Which lines in the rows below contain the string "points"? Report each of them in full, treating uppercase and lowercase as different.

= Records for the exercise =
————————

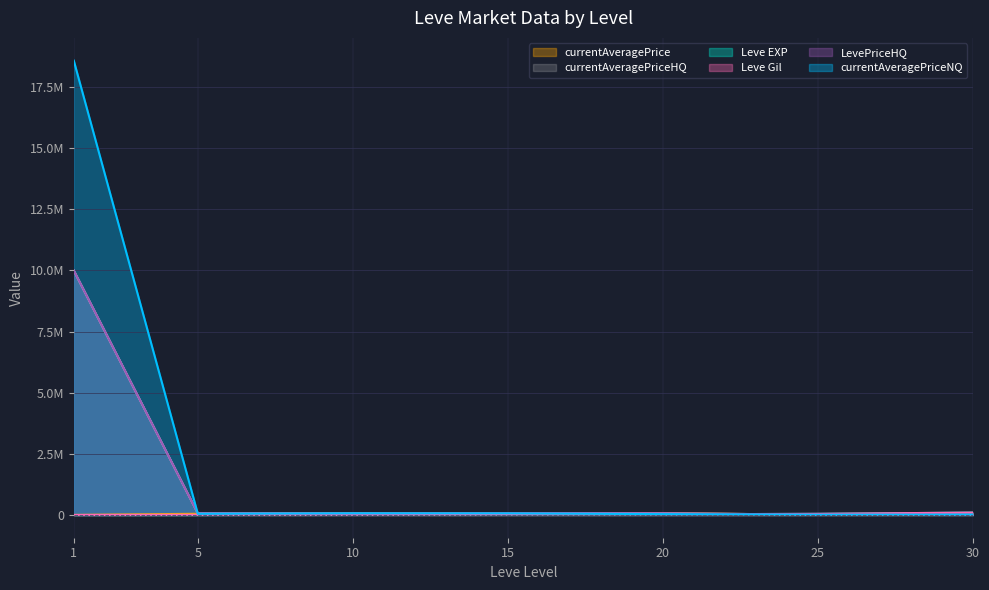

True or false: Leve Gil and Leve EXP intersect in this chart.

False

————————

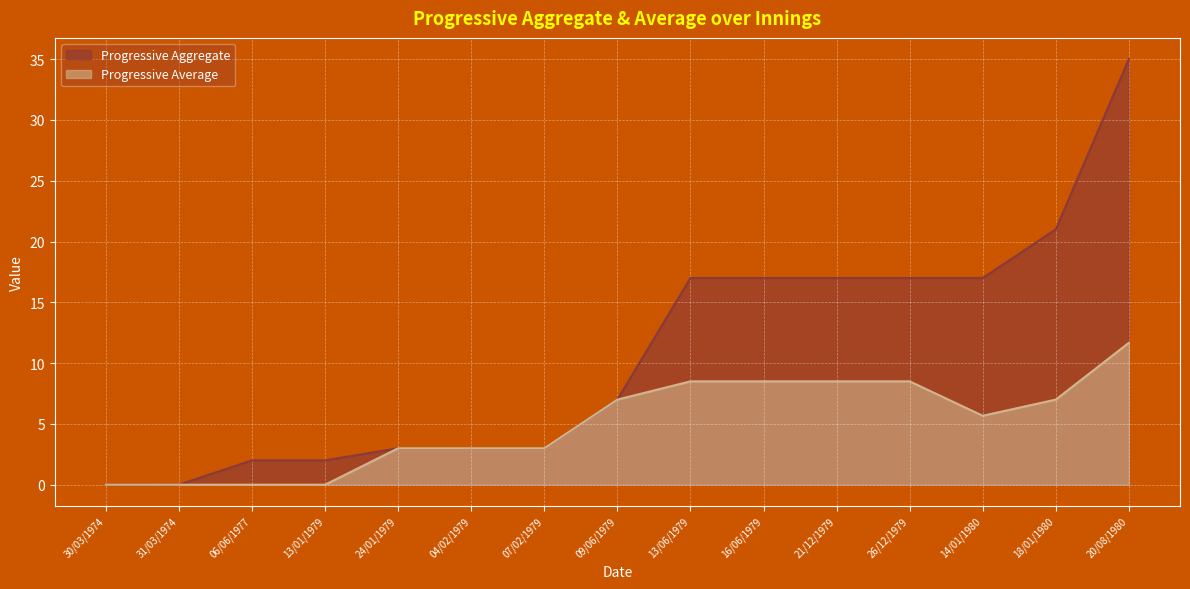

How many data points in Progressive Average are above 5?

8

————————

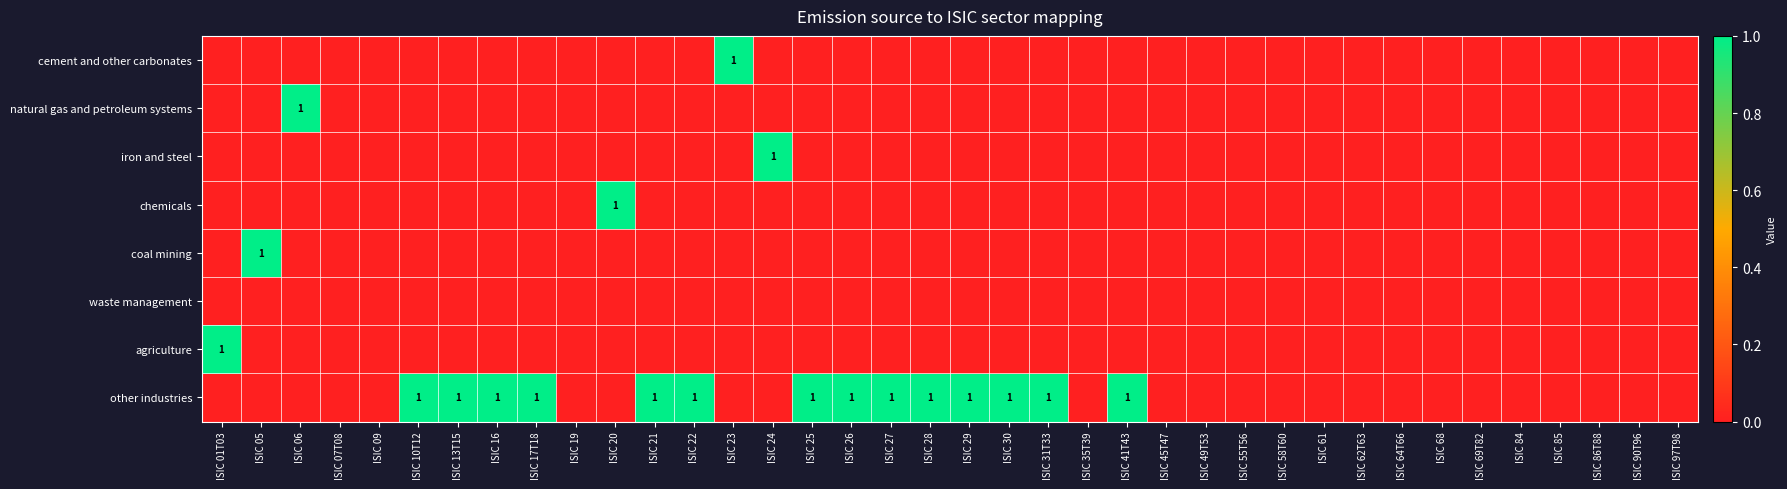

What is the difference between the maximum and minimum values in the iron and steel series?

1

————————

= Result of this task =
How many data points in Progressive Average are above 5?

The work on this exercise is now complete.